ECLI:NL:CRVB:2007:BB8758
Centrale Raad van Beroep
- Hoger beroep
- Rechtspraak.nl
Intrekking van WAO-uitkering bij chronisch vermoeidheidssyndroom en geschiktheid voor eigen werk
In deze zaak gaat het om het hoger beroep van appellante tegen de uitspraak van de rechtbank ’s-Hertogenbosch, waarin de intrekking van haar WAO-uitkering per 18 augustus 2002 door het Uwv werd gehandhaafd. Appellante, die lijdt aan het chronisch vermoeidheidssyndroom, fibromyalgie en lumbago, stelt dat haar ernstige vermoeidheidsklachten onvoldoende zijn erkend door het Uwv. In de Functionele Mogelijkheden Lijst (FML) zijn geen urenbeperkingen of andere beperkingen opgenomen die verband houden met haar klachten. De rechtbank had eerder geoordeeld dat het Uwv voldoende zorgvuldig had gemotiveerd waarom geen beperkingen waren opgenomen in de FML en dat appellante in staat werd geacht haar eigen werk als receptioniste/telefoniste/secretaresse te verrichten.

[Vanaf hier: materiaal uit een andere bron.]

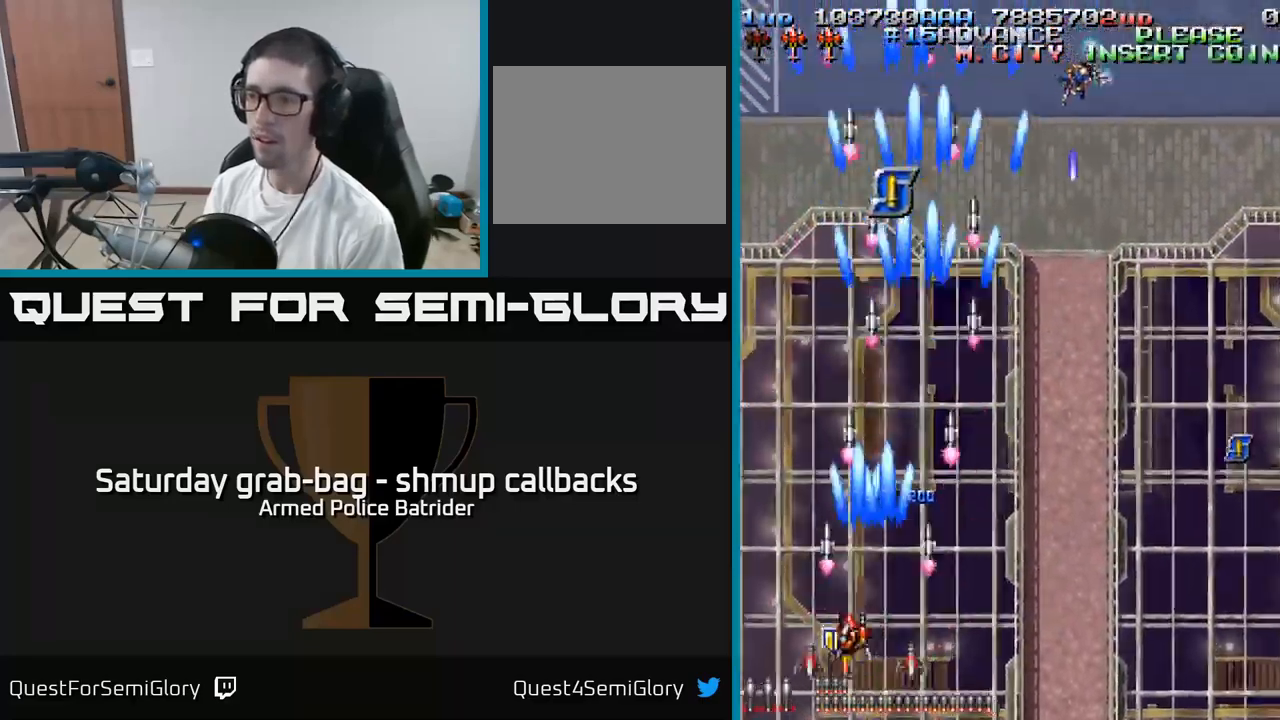
{"buttons": ["A", "DPAD_RIGHT"], "left_stick": "center", "right_stick": "center", "events": [[83, "DPAD_LEFT", "up"], [133, "DPAD_RIGHT", "down"], [150, "DPAD_DOWN", "up"]]}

Tijdens de zitting in hoger beroep heeft appellante haar standpunt herhaald, maar de Raad kan haar niet volgen. De Raad heeft de uitgebreide medische informatie, waaronder rapporten van een psychiater en een reumatoloog, in overweging genomen. Deze informatie toont aan dat de verzekeringsartsen rekening hebben gehouden met de vermoeidheidsklachten van appellante door beperkingen op energetisch en locomotorisch vlak op te nemen in de FML. De Raad concludeert dat er geen objectieve medische gronden zijn om aan te nemen dat appellante niet in staat is om passend werk te verrichten, met inachtneming van de vastgelegde beperkingen.
De Raad bevestigt de eerdere uitspraak van de rechtbank en oordeelt dat appellante in staat moet worden geacht haar eigen werk voor 32 uur per week uit te oefenen. Het hoger beroep wordt afgewezen en er wordt geen proceskostenveroordeling uitgesproken.